Hi Florian -- thanks so much for writing these packages. I am trying to run a repeated measures GWAS in a sample including related individuals. I have generated loco-predictors in regenie (to control for relatedness) and I am aiming to run a two step analysis - where covariates are regressed from phenotype and genotype (as done in regenie), before fitting the mixed model Yresids ~ SNPresids + (1|IID). Do you have a work around for adjusting genotype calls for PCs and storing the residuals as an FBM? I have looked at using big_univLinReg -- but looks like the FBM can only be included as X, not Y... an no option for storing resids. Otherwise, is there a way to run a linear mixed model using including all covariates using big_apply? I have tried a bunch of ways with no success -- I am working on a remote desktop and I am unable to paste code, but happy to copy it out if you don't have a previous workaround. Many thanks!!

privefl commented 1 year ago

I'm not sure I follow exactly what you want to do. Could you maybe provide some (inefficient) R code that works on a very small example?
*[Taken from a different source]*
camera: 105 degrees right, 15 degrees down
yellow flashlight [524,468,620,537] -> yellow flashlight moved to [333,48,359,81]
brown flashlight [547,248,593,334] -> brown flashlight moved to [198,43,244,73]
chrisraynerr commented 1 year ago

I have a dataset with repeated outcome measurements (7 time-points). I've transformed the data to long format, and I want to run a GW-LMM, with IID as the random effect (currently neither plink nor regenie can deal with repeated IIDs). I'm trying to figure out the fastest way to do this, and was hoping to use bigstatsr/bigsnpr to load the geno data and perfrom the regression using big_parallelize (or something similar). Below is a quickly simulated dataset to show the structure of the data I'm using and a summary of the model I'm trying to use. Im wondering if I would gain speed by splitting it into steps -- step1 residualising all SNPs for PCs and using snp_save to save the resids as an FBM? then in step2 running the mixed model using resids and big_apply? Anyway.. here's an example input and the output I'm looking for... which would then be combine across blocks of SNPs. Many thanks for you're help with this!

library(ggplot2)
library(dplyr)
library(tidyr)
library(faux)  
library(GGally)

# simulating PCs from genotype data
pc <- 
  rnorm_multi(
    n    = 10000,
    mu   = 0,
    sd   = 1,
    r    = 0,
    varnames = c(paste0("PC",1:10)),
    empirical = F
  ) %>%
  mutate(IID  = row_number())

# simulating longitudinal outcome data with age covariate
df <- 
  rnorm_multi(
    n    = 10000,
    mu   = 50,
    sd   = 10,
    r    = 0.4,
    varnames = c(paste0("Y_Q0",1:7)),
    empirical = F
  ) %>%
  mutate(
    IID  = row_number(),
    Age_Q01 = rnorm(10000, mean=35, sd=5) 
  ) %>%
  mutate(
    Age_Q02 = Age_Q01 + 0.5,
    Age_Q03 = Age_Q01 + 1,
    Age_Q04 = Age_Q01 + 3,
    Age_Q05 = Age_Q01 + 5,
    Age_Q06 = Age_Q01 + 7,
    Age_Q07 = Age_Q01 + 8
  ) 

# adjusting phenotype for genotype PCs (this 2 step process is done in regenie)
yRes <-
  df %>% 
  full_join(pc, "IID") %>%
  mutate(
    across(matches("Y"), 
    ~ rstandard(lm(.x~PC1+PC2+PC3+PC4+PC5+PC6+PC7+PC8+PC9+PC10,df))
    )) %>%
  select(IID, matches("Y_|Age"))%>% 
  pivot_longer(
    cols = !IID, 
    names_to = c(".value", "Wave"), 
    names_sep = "_"
  ) 

# adjusting genotypes for PCs (again... this 2 step process is done in regenie)
gRes <- 
  rnorm_multi(
    n    = 10000,
    mu   = 0,
    sd   = 1,
    r    = 0,
    varnames = c(paste0("PC",1:10)),
    empirical = F
  ) %>%
  mutate(
    IID  = row_number(),
    SNP  = rbinom(10000, 2, 0.5)
  ) %>%
  mutate(
    SNPRes = rstandard(lm(as.formula(paste0("SNP ~ ",paste0("PC",1:10, collapse="+"))), data = .))
  ) %>%
  select(IID,SNPRes)

df <-  yRes %>% full_join(gRes)

# run mixed model... for each SNP I want the main effect of SNP and its interaction with age 
output <- 
  summary(
    lme4::lmer(Y ~ SNPRes + SNPRes*Age + (1|IID), data=df)
    )$coefficients
privefl commented 1 year ago

If you want to get a residualized version of the genotype matrix, that shouldn't be too hard. You can implement this using Rcpp or big_apply() using the linear algebra trick I'm using in big_univLinReg().

If you want to implement your own mixed model, I have no experience with this, so won't be of much help.

chrisraynerr commented 1 year ago

Ok thanks!

privefl commented 1 year ago

If you need help with this, feel free to comment and reopen.